§ **Exercise goal**
Word for word, retype the lines from the one containing "X441900Y413784D02*" to the last line of the data below, both ends included.

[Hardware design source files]
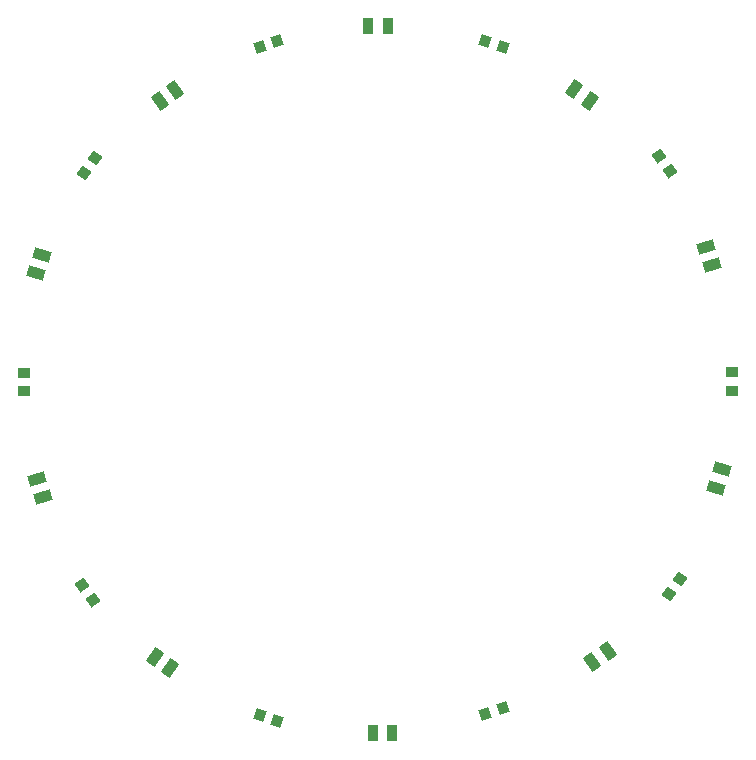
<source format=gtp>
G04*
G04 #@! TF.GenerationSoftware,Altium Limited,Altium Designer,18.1.11 (251)*
G04*
G04 Layer_Color=8421504*
%FSLAX25Y25*%
%MOIN*%
G70*
G01*
G75*
G04:AMPARAMS|DCode=13|XSize=37.4mil|YSize=35.43mil|CornerRadius=0mil|HoleSize=0mil|Usage=FLASHONLY|Rotation=143.854|XOffset=0mil|YOffset=0mil|HoleType=Round|Shape=Rectangle|*
%AMROTATEDRECTD13*
4,1,4,0.02555,0.00328,0.00465,-0.02534,-0.02555,-0.00328,-0.00465,0.02534,0.02555,0.00328,0.0*
%
%ADD13ROTATEDRECTD13*%

G04:AMPARAMS|DCode=14|XSize=37.4mil|YSize=35.43mil|CornerRadius=0mil|HoleSize=0mil|Usage=FLASHONLY|Rotation=107.854|XOffset=0mil|YOffset=0mil|HoleType=Round|Shape=Rectangle|*
%AMROTATEDRECTD14*
4,1,4,0.02260,-0.01237,-0.01113,-0.02323,-0.02260,0.01237,0.01113,0.02323,0.02260,-0.01237,0.0*
%
%ADD14ROTATEDRECTD14*%

G04:AMPARAMS|DCode=15|XSize=37.4mil|YSize=35.43mil|CornerRadius=0mil|HoleSize=0mil|Usage=FLASHONLY|Rotation=71.854|XOffset=0mil|YOffset=0mil|HoleType=Round|Shape=Rectangle|*
%AMROTATEDRECTD15*
4,1,4,0.01101,-0.02329,-0.02266,-0.01225,-0.01101,0.02329,0.02266,0.01225,0.01101,-0.02329,0.0*
%
%ADD15ROTATEDRECTD15*%

G04:AMPARAMS|DCode=16|XSize=37.4mil|YSize=35.43mil|CornerRadius=0mil|HoleSize=0mil|Usage=FLASHONLY|Rotation=35.854|XOffset=0mil|YOffset=0mil|HoleType=Round|Shape=Rectangle|*
%AMROTATEDRECTD16*
4,1,4,-0.00478,-0.02531,-0.02553,0.00341,0.00478,0.02531,0.02553,-0.00341,-0.00478,-0.02531,0.0*
%
%ADD16ROTATEDRECTD16*%

G04:AMPARAMS|DCode=17|XSize=37.4mil|YSize=35.43mil|CornerRadius=0mil|HoleSize=0mil|Usage=FLASHONLY|Rotation=359.854|XOffset=0mil|YOffset=0mil|HoleType=Round|Shape=Rectangle|*
%AMROTATEDRECTD17*
4,1,4,-0.01875,-0.01767,-0.01866,0.01776,0.01875,0.01767,0.01866,-0.01776,-0.01875,-0.01767,0.0*
%
%ADD17ROTATEDRECTD17*%

G04:AMPARAMS|DCode=18|XSize=57mil|YSize=36mil|CornerRadius=0mil|HoleSize=0mil|Usage=FLASHONLY|Rotation=234.000|XOffset=0mil|YOffset=0mil|HoleType=Round|Shape=Rectangle|*
%AMROTATEDRECTD18*
4,1,4,0.00219,0.03364,0.03131,0.01248,-0.00219,-0.03364,-0.03131,-0.01248,0.00219,0.03364,0.0*
%
%ADD18ROTATEDRECTD18*%

G04:AMPARAMS|DCode=19|XSize=57mil|YSize=36mil|CornerRadius=0mil|HoleSize=0mil|Usage=FLASHONLY|Rotation=198.000|XOffset=0mil|YOffset=0mil|HoleType=Round|Shape=Rectangle|*
%AMROTATEDRECTD19*
4,1,4,0.02154,0.02593,0.03267,-0.00831,-0.02154,-0.02593,-0.03267,0.00831,0.02154,0.02593,0.0*
%
%ADD19ROTATEDRECTD19*%

G04:AMPARAMS|DCode=20|XSize=57mil|YSize=36mil|CornerRadius=0mil|HoleSize=0mil|Usage=FLASHONLY|Rotation=306.000|XOffset=0mil|YOffset=0mil|HoleType=Round|Shape=Rectangle|*
%AMROTATEDRECTD20*
4,1,4,-0.03131,0.01248,-0.00219,0.03364,0.03131,-0.01248,0.00219,-0.03364,-0.03131,0.01248,0.0*
%
%ADD20ROTATEDRECTD20*%

G04:AMPARAMS|DCode=21|XSize=57mil|YSize=36mil|CornerRadius=0mil|HoleSize=0mil|Usage=FLASHONLY|Rotation=162.000|XOffset=0mil|YOffset=0mil|HoleType=Round|Shape=Rectangle|*
%AMROTATEDRECTD21*
4,1,4,0.03267,0.00831,0.02154,-0.02593,-0.03267,-0.00831,-0.02154,0.02593,0.03267,0.00831,0.0*
%
%ADD21ROTATEDRECTD21*%

%ADD22R,0.03600X0.05700*%
D13*
X576068Y234326D02*
D03*
X572441Y229360D02*
D03*
X377597Y369731D02*
D03*
X381224Y374697D02*
D03*
D14*
X517048Y191319D02*
D03*
X511195Y189434D02*
D03*
X436047Y411898D02*
D03*
X441900Y413784D02*
D03*
D15*
X441989Y187171D02*
D03*
X436145Y189086D02*
D03*
X511211Y413753D02*
D03*
X517072Y411890D02*
D03*
D16*
X380390Y227312D02*
D03*
X376788Y232296D02*
D03*
X569224Y375488D02*
D03*
X572826Y370503D02*
D03*
D17*
X357408Y297050D02*
D03*
X357424Y303200D02*
D03*
X593637Y303350D02*
D03*
X593622Y297200D02*
D03*
D18*
X401123Y208567D02*
D03*
X406301Y204805D02*
D03*
X540890Y397628D02*
D03*
X546068Y393866D02*
D03*
D19*
X363863Y261820D02*
D03*
X361885Y267906D02*
D03*
X586989Y338957D02*
D03*
X585011Y345043D02*
D03*
D20*
X546911Y206619D02*
D03*
X552089Y210381D02*
D03*
X402772Y393672D02*
D03*
X407950Y397434D02*
D03*
D21*
X363489Y342543D02*
D03*
X361511Y336457D02*
D03*
X590042Y270982D02*
D03*
X588065Y264896D02*
D03*
D22*
X480200Y183000D02*
D03*
X473800Y183000D02*
D03*
X478700Y418630D02*
D03*
X472300Y418630D02*
D03*
M02*

</source>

§ **Solution for this problem**
X441900Y413784D02*
D03*
D15*
X441989Y187171D02*
D03*
X436145Y189086D02*
D03*
X511211Y413753D02*
D03*
X517072Y411890D02*
D03*
D16*
X380390Y227312D02*
D03*
X376788Y232296D02*
D03*
X569224Y375488D02*
D03*
X572826Y370503D02*
D03*
D17*
X357408Y297050D02*
D03*
X357424Y303200D02*
D03*
X593637Y303350D02*
D03*
X593622Y297200D02*
D03*
D18*
X401123Y208567D02*
D03*
X406301Y204805D02*
D03*
X540890Y397628D02*
D03*
X546068Y393866D02*
D03*
D19*
X363863Y261820D02*
D03*
X361885Y267906D02*
D03*
X586989Y338957D02*
D03*
X585011Y345043D02*
D03*
D20*
X546911Y206619D02*
D03*
X552089Y210381D02*
D03*
X402772Y393672D02*
D03*
X407950Y397434D02*
D03*
D21*
X363489Y342543D02*
D03*
X361511Y336457D02*
D03*
X590042Y270982D02*
D03*
X588065Y264896D02*
D03*
D22*
X480200Y183000D02*
D03*
X473800Y183000D02*
D03*
X478700Y418630D02*
D03*
X472300Y418630D02*
D03*
M02*

</source>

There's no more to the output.